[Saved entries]
★ ★ ★ ★ ★ ★ ★

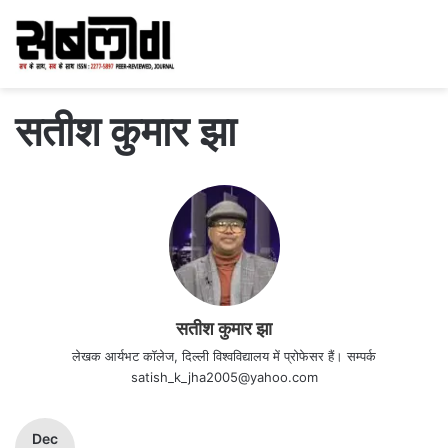
सतीश कुमार झा
सतीश कुमार झा
लेखक आर्यभट कॉलेज, दिल्ली विश्वविद्यालय में प्रोफेसर हैं। सम्पर्क
satish_k_jha2005@yahoo.com
Dec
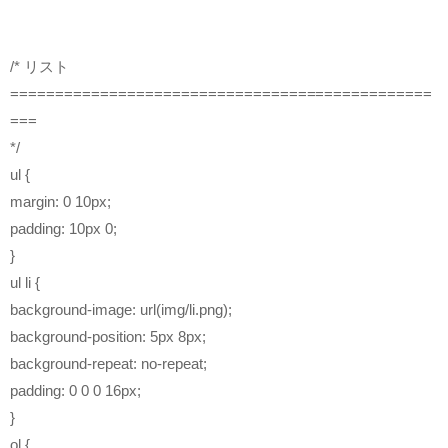
/* リスト
===============================================
===
*/
ul {
margin: 0 10px;
padding: 10px 0;
}
ul li {
background-image: url(img/li.png);
background-position: 5px 8px;
background-repeat: no-repeat;
padding: 0 0 0 16px;
}
ol {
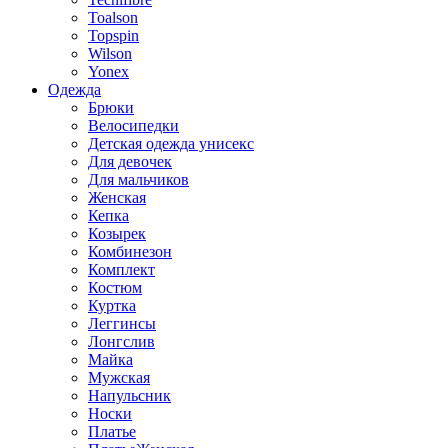
Toalson
Topspin
Wilson
Yonex
Одежда
Брюки
Велосипедки
Детская одежда унисекс
Для девочек
Для мальчиков
Женская
Кепка
Козырек
Комбинезон
Комплект
Костюм
Куртка
Леггинсы
Лонгслив
Майка
Мужская
Напульсник
Носки
Платье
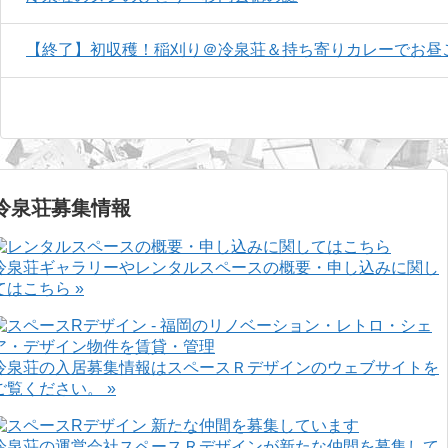
【終了】初収穫！稲刈り＠冷泉荘＆持ち寄りカレーでお昼ご飯<
冷泉荘募集情報
冷泉荘ギャラリーやレンタルスペースの概要・申し込みに関し
てはこちら »
冷泉荘の入居募集情報はスペースＲデザインのウェブサイトを
ご覧ください。 »
冷泉荘の運営会社スペースＲデザインが新たな仲間を募集して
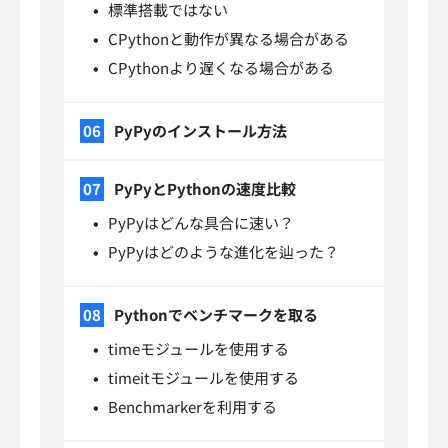
標準搭載ではない
CPythonと動作が異なる場合がある
CPythonより遅くなる場合がある
PyPyのインストール方法
PyPyとPythonの速度比較
PyPyはどんな具合に速い？
PyPyはどのような進化を辿った？
Pythonでベンチマークを取る
timeモジュールを使用する
timeitモジュールを使用する
Benchmarkerを利用する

★ ★ ★ ★ ★ ★ ★

◆ **Problem statement**: Copy the text from every one of the saved entries above, character for character. Skip the pictures.

◆ **Response area**:
सतीश कुमार झा
सतीश कुमार झा
लेखक आर्यभट कॉलेज, दिल्ली विश्वविद्यालय में प्रोफेसर हैं। सम्पर्क
satish_k_jha2005@yahoo.com
Dec
/* リスト
===============================================
===
*/
ul {
margin: 0 10px;
padding: 10px 0;
}
ul li {
background-image: url(img/li.png);
background-position: 5px 8px;
background-repeat: no-repeat;
padding: 0 0 0 16px;
}
ol {
Toalson
Topspin
Wilson
Yonex
Одежда
Брюки
Велосипедки
Детская одежда унисекс
Для девочек
Для мальчиков
Женская
Кепка
Козырек
Комбинезон
Комплект
Костюм
Куртка
Леггинсы
Лонгслив
Майка
Мужская
Напульсник
Носки
Платье
【終了】初収穫！稲刈り＠冷泉荘＆持ち寄りカレーでお昼ご飯<
冷泉荘募集情報
冷泉荘ギャラリーやレンタルスペースの概要・申し込みに関し
てはこちら »
冷泉荘の入居募集情報はスペースＲデザインのウェブサイトを
ご覧ください。 »
冷泉荘の運営会社スペースＲデザインが新たな仲間を募集して
標準搭載ではない
CPythonと動作が異なる場合がある
CPythonより遅くなる場合がある
PyPyのインストール方法
PyPyとPythonの速度比較
PyPyはどんな具合に速い？
PyPyはどのような進化を辿った？
Pythonでベンチマークを取る
timeモジュールを使用する
timeitモジュールを使用する
Benchmarkerを利用する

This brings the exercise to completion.